Tesla shares were up around 0.6% in U.S. premarket trading Monday.
It follows a series of aggressive discounts from the corporate in recent months. In January, Tesla reduced prices of its recent cars by as much as 20%, making the vehicles more cost-effective and sure eligible for federal tax credits within the U.S.
The most recent price reduction is probably going unrelated to EV tax credits introduced in President Joe Biden’s Inflation Reduction Act, as they continue to be above the $55,000 threshold to qualify for as much as $7,500 toward purchasing recent vehicles.

The pace and frequency of Tesla’s price adjustments goes beyond what established automakers have attempted within the industry, where the bottom price of a vehicle in inventory continues to be known as a “sticker price.”
EV price battle
This has ignited a price battle amongst carmakers competing to lower their prices in a bid to lure in additional customers and drive sales. After Tesla’s January price reductions, Ford slashed prices on its electric Mustang Mach-E crossover by as much as 8%.
Musk has shifted Tesla’s focus of late to bringing prices all the way down to spur demand for its products.
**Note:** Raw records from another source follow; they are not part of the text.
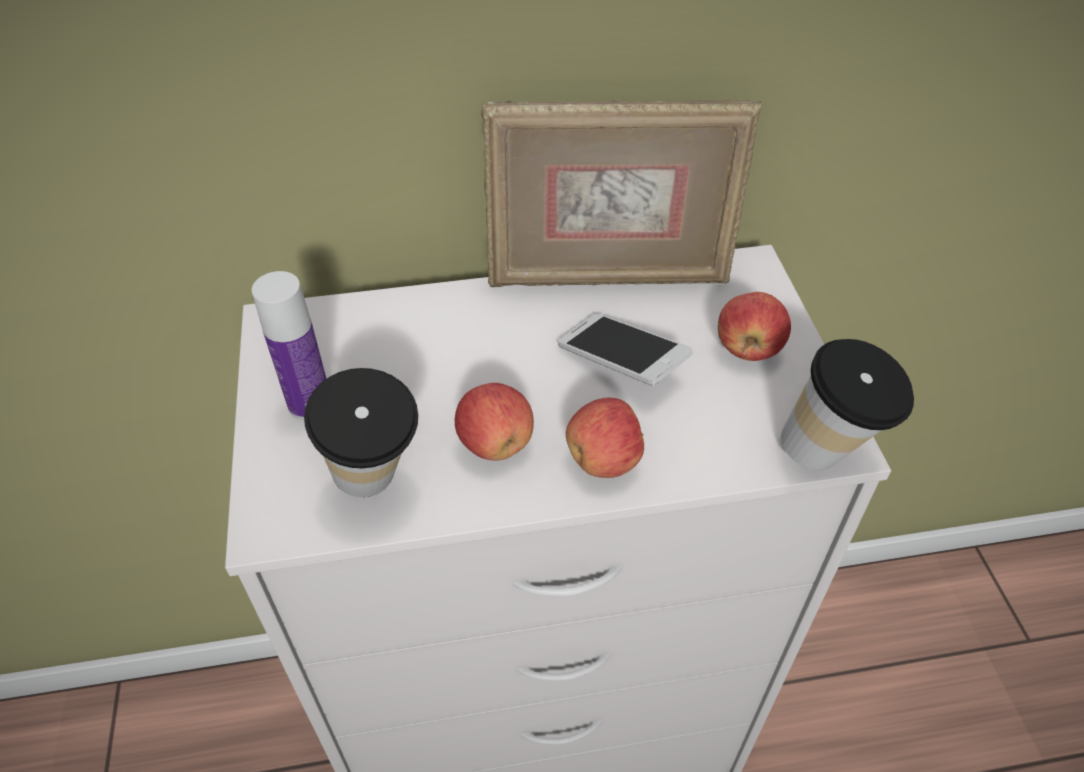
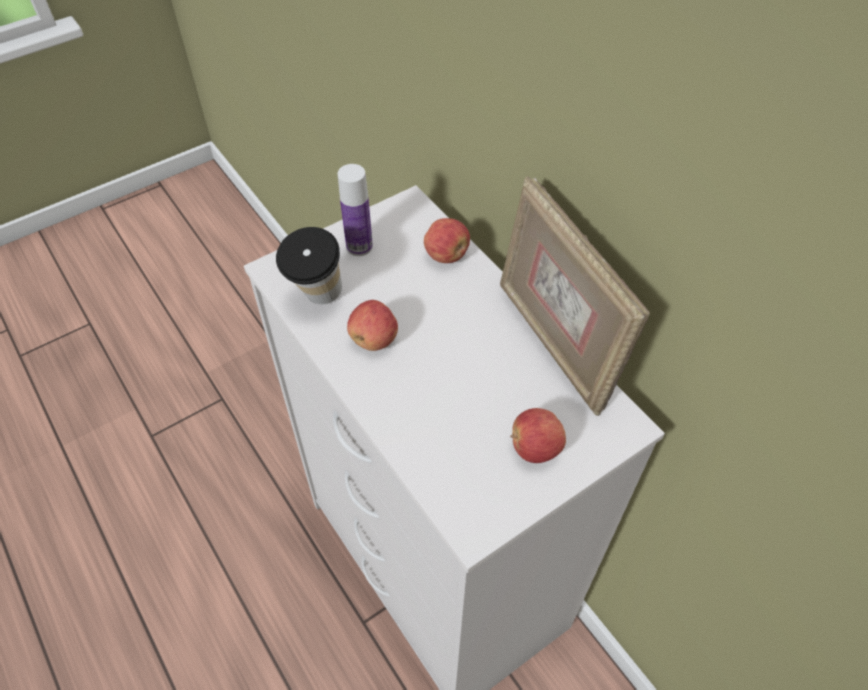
camera: 65 degrees right, 5 degrees up
phone [557,313,693,385] -> none
apple [566,397,644,478] -> apple moved to [424,218,470,263]
cup [781,339,914,471] -> none

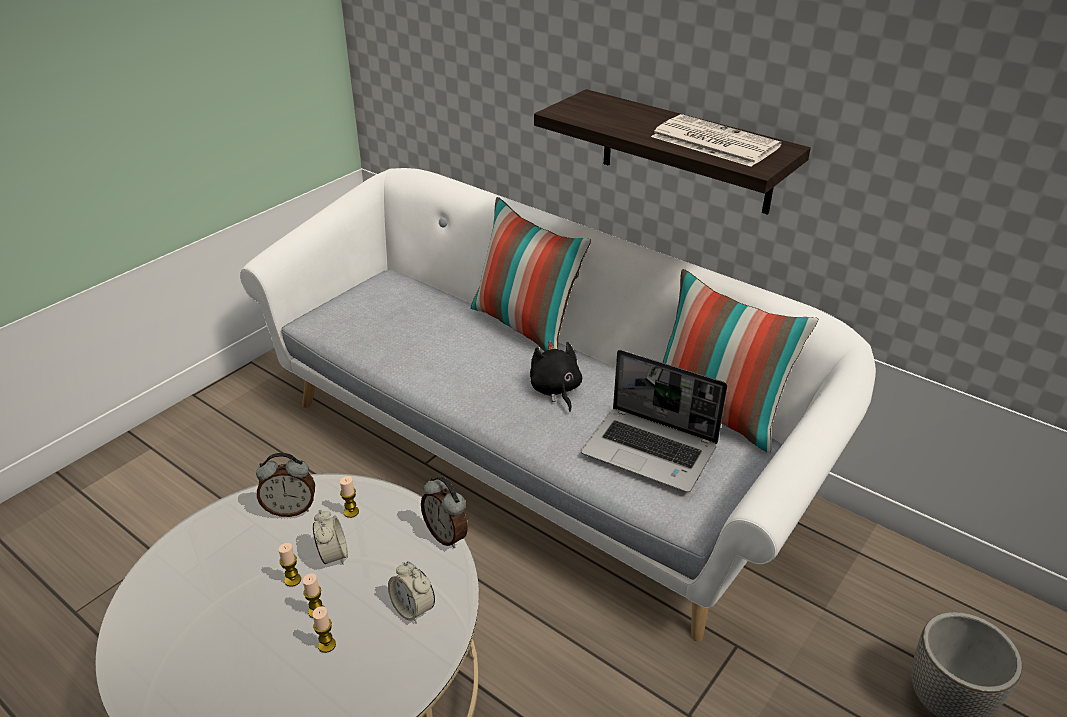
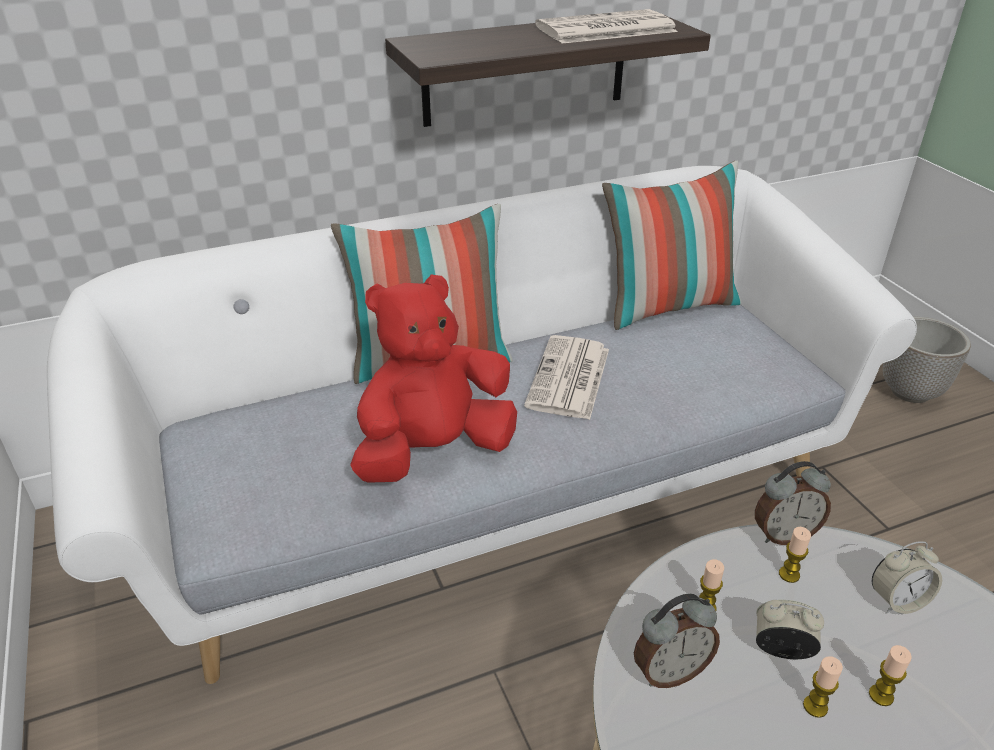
camera: 60 degrees left, 0 degrees up
alarm clock [256,453,315,517] -> alarm clock turned 45 degrees clockwise [634,594,720,688]
candle [312,606,336,653] -> candle moved to [779,527,811,583]
black plush toy [530,340,582,412] -> newspaper [524,335,609,420]
laptop [581,350,728,493] -> none
none -> red plush toy [350,274,517,483]

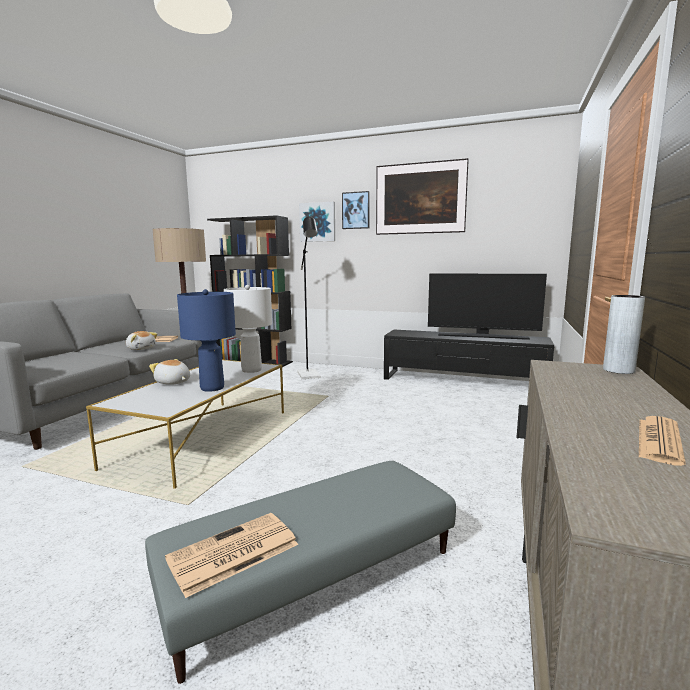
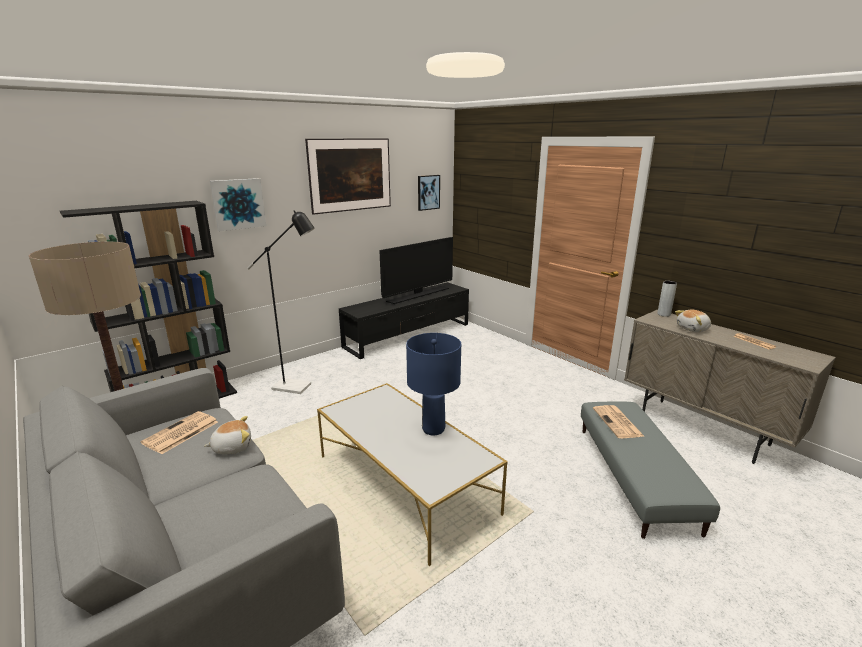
camera: 60 degrees left, 10 degrees up
plush toy [149,359,190,385] -> plush toy moved to [675,310,711,332]
newspaper [165,513,298,598] -> newspaper moved to [593,405,645,438]
white table lamp [224,285,272,373] -> none
picture [342,191,370,229] -> picture moved to [418,175,440,211]

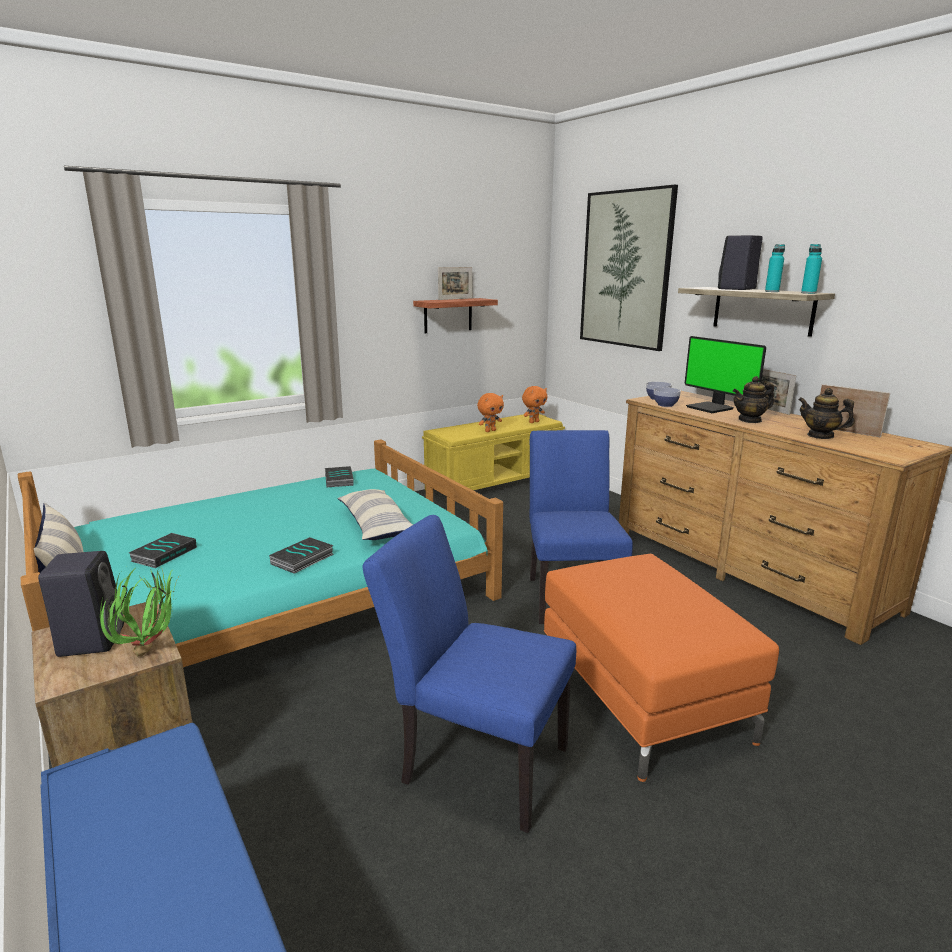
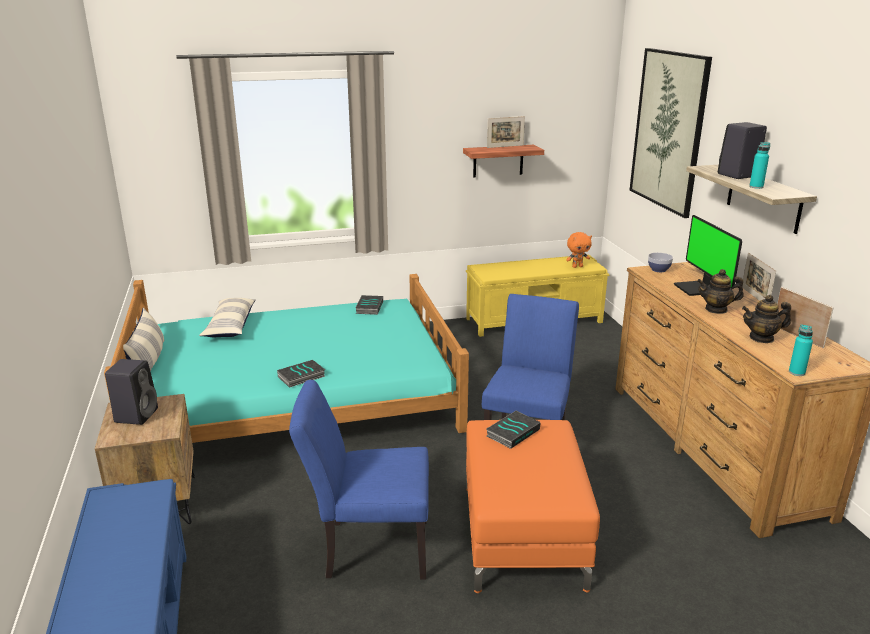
camera: 20 degrees right, 5 degrees up
potted plant [100,569,178,657] -> none
book [129,533,197,568] -> book moved to [486,411,541,449]
pillow [337,489,413,540] -> pillow moved to [199,298,256,337]
blue chair [363,515,576,833] -> blue chair turned 45 degrees counterclockwise [289,380,429,580]
orange plush toy [477,393,504,432] -> none
bowl [654,387,681,407] -> none
teapot [798,388,855,439] -> teapot turned 60 degrees counterclockwise [742,295,791,343]
turquoise bottle [801,244,822,294] -> turquoise bottle moved to [789,325,813,376]

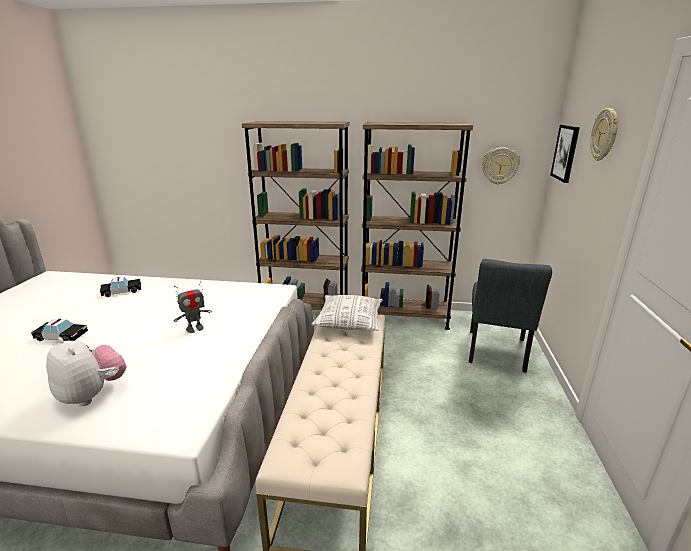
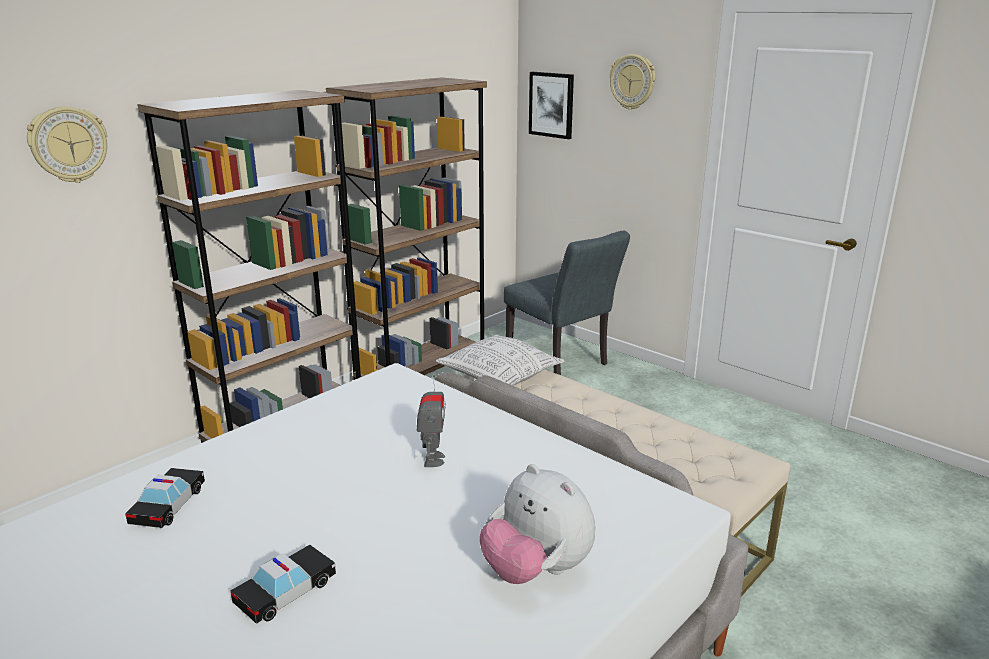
camera: 55 degrees left, 0 degrees up
plush toy [46,337,127,406] -> plush toy turned 120 degrees counterclockwise [480,464,595,584]
wall clock [482,147,520,185] -> wall clock moved to [27,106,107,183]

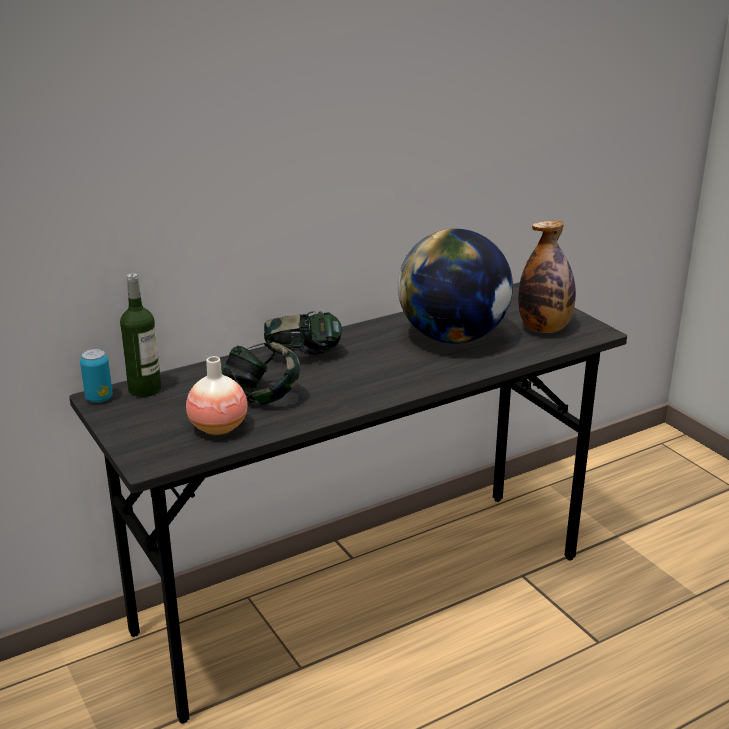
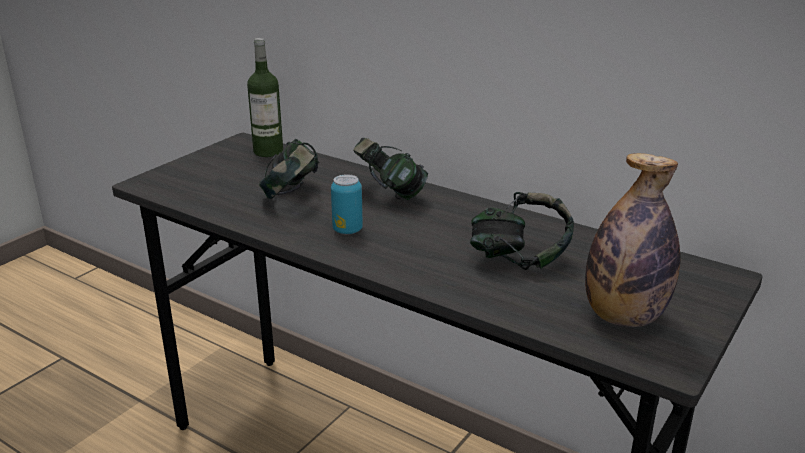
camera: 65 degrees right, 0 degrees up
can [80,349,113,403] -> can moved to [331,174,363,235]
vase [186,356,247,435] -> none
globe [398,229,513,344] -> headphones [470,192,574,270]

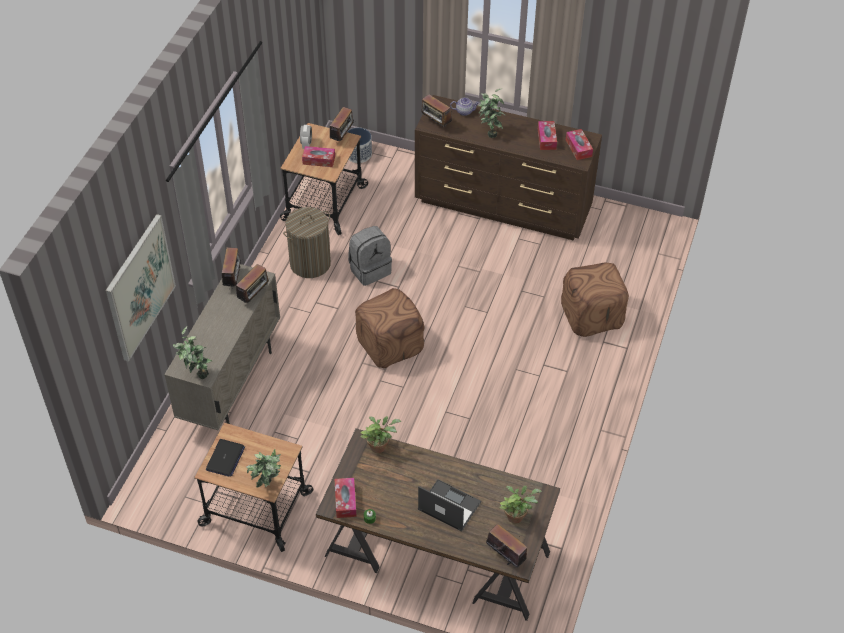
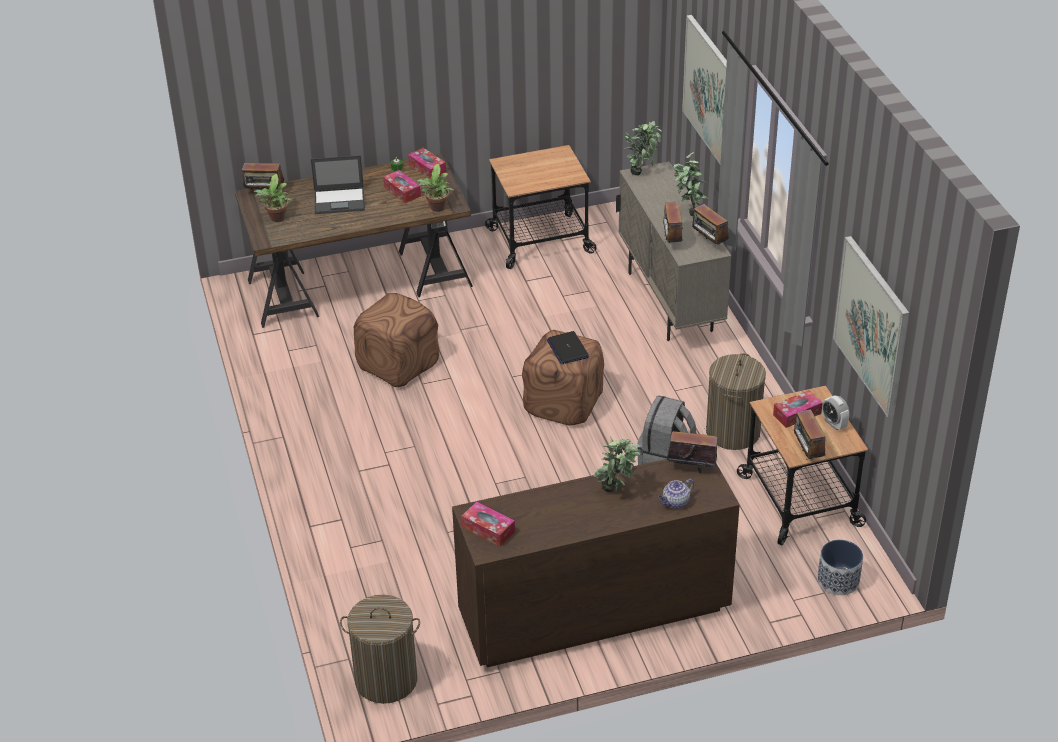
camera: 145 degrees right, 10 degrees down
laptop [206,439,245,477] -> laptop moved to [547,331,589,364]
potted plant [246,449,281,488] -> potted plant moved to [673,152,708,216]
tissue box [538,121,557,150] -> tissue box moved to [383,170,421,203]
brown ottoman [561,263,629,337] -> brown ottoman moved to [354,293,439,387]
none -> laundry basket [340,594,420,704]
none -> picture [833,236,909,418]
On the firm’s fourth-quarter earnings call in January, he said Tesla was seeing orders almost doubling the speed of production. “These price changes really make a difference for the common consumer,” Musk said on the time.
EV arms race
“The value cuts Tesla has already implemented globally has catalyzed demand by 30% out of the gates as this latest price cut is one other smart move,” Dan Ives, managing director of equities at Wedbush Securities, told CNBC via email.
“That is an EV arms race playing out and Tesla has the margins to make price cuts and still be well above other automakers. On this economic cloudiness Tesla needs to tear the band-aid off and cut prices and the Street will like this.”
To make discounts of those proportions, Tesla might want to match them with production cost reductions. It is a goal the corporate has been pushing hard to realize, with efforts to chop down on certain spending in its supply chain already underway.
Last week, a Tesla executive said the corporate was developing an EV motor that will be built without rare earth metals — that are critical to the motors utilized in electric vehicles — citing the necessity to lower costs and environmental risks that accompany the mining of those minerals.